Na semana seguinte à derrota do “sim”, o presidente chamou a oposição e os grupos religiosos que apoiaram o “não” para ouvir suas ressalvas ao documento.

O presidente reuniu os argumentos desses grupos e os entregou à equipe de negociadores do governo, que agora discutem os pontos polêmicos com os líderes da guerrilha, em Havana. A perspectiva de Santos é ter um novo acordo redigido até o fim do ano.

Apesar de estar avançando, o novo diálogo não vem sendo fácil. Se os uribistas foram claros nos pontos em que discordam do acordo —são contra a Justiça especial, a favor de penas de prisão e contra a elegibilidade automática de ex-guerrilheiros—, as razões dos religiosos, dependendo da corrente, são variadas.

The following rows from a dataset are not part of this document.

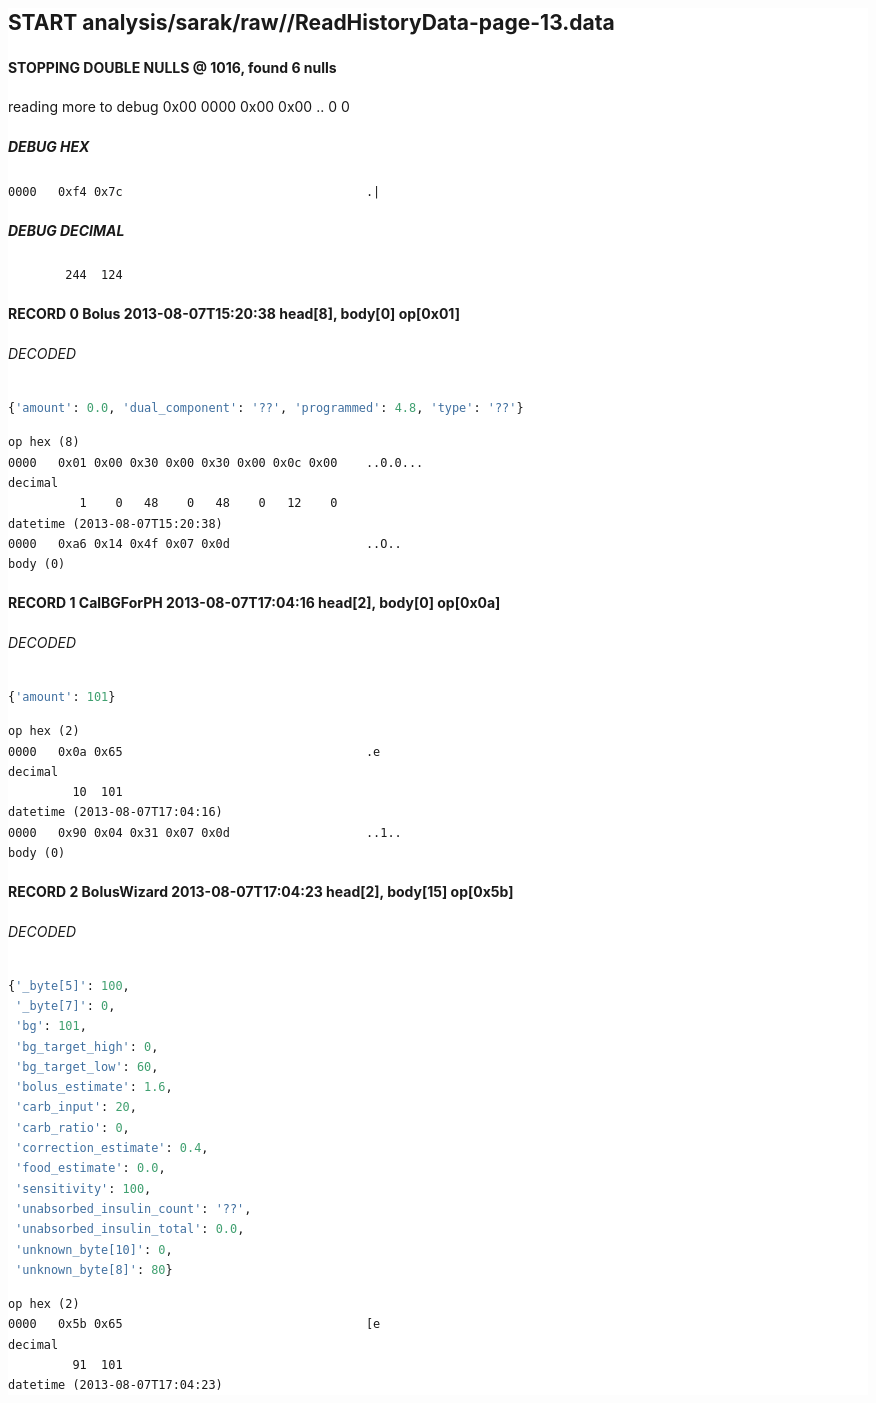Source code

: ## START analysis/sarak/raw//ReadHistoryData-page-13.data
#### STOPPING DOUBLE NULLS @ 1016, found 6 nulls
reading more to debug 0x00
    0000   0x00 0x00                                  ..
              0    0
##### DEBUG HEX
    0000   0xf4 0x7c                                  .|
##### DEBUG DECIMAL
            244  124
#### RECORD 0 Bolus 2013-08-07T15:20:38 head[8], body[0] op[0x01]
###### DECODED
```python
{'amount': 0.0, 'dual_component': '??', 'programmed': 4.8, 'type': '??'}
```
    op hex (8)
    0000   0x01 0x00 0x30 0x00 0x30 0x00 0x0c 0x00    ..0.0...
    decimal
              1    0   48    0   48    0   12    0
    datetime (2013-08-07T15:20:38)
    0000   0xa6 0x14 0x4f 0x07 0x0d                   ..O..
    body (0)

#### RECORD 1 CalBGForPH 2013-08-07T17:04:16 head[2], body[0] op[0x0a]
###### DECODED
```python
{'amount': 101}
```
    op hex (2)
    0000   0x0a 0x65                                  .e
    decimal
             10  101
    datetime (2013-08-07T17:04:16)
    0000   0x90 0x04 0x31 0x07 0x0d                   ..1..
    body (0)

#### RECORD 2 BolusWizard 2013-08-07T17:04:23 head[2], body[15] op[0x5b]
###### DECODED
```python
{'_byte[5]': 100,
 '_byte[7]': 0,
 'bg': 101,
 'bg_target_high': 0,
 'bg_target_low': 60,
 'bolus_estimate': 1.6,
 'carb_input': 20,
 'carb_ratio': 0,
 'correction_estimate': 0.4,
 'food_estimate': 0.0,
 'sensitivity': 100,
 'unabsorbed_insulin_count': '??',
 'unabsorbed_insulin_total': 0.0,
 'unknown_byte[10]': 0,
 'unknown_byte[8]': 80}
```
    op hex (2)
    0000   0x5b 0x65                                  [e
    decimal
             91  101
    datetime (2013-08-07T17:04:23)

À Folha, o ministro das Relações Exteriores do Brasil, José Serra, contou que Santos disse a seus pares na cúpula estar tendo trabalho no diálogo com setores evangélicos e da Igreja Católica, que creem que o acordo prega uma “ideologia de gênero”.

O principal problema reside em alguns trechos do documento de 297 páginas que tratam da reintegração dos ex-guerrilheiros à sociedade.

Essas passagens afirmam que a implementação do acordo deve ser feita “tendo-se em conta a diversidade de gênero, étnica e cultural”, e que se promova “a equidade de gênero”. Por fim, o trecho considerado mais indigesto pelos religiosos é o que diz que o tratado deve “reconhecer e ter em conta as necessidades, características e particularidades econômicas, culturais e sociais dos territórios e das comunidades rurais, incluindo pessoas com orientação sexual e identidade de gênero diversa.”

Santos disse que todo esse trecho será revisto. “Vamos tirar tudo aquilo que soe como uma ameaça à família e vamos buscar as palavras, as frases, que não causem temor aos que creem”.

À Folha, um dos líderes das Farc, o secretário Carlos Antonio Lozada, disse concordar com uma nova redação do trecho polêmico, mas que a guerrilha não abrirá mão de “incluir artigos que garantam a igualdade de gênero e a proteção a minorias mais vulneráveis.”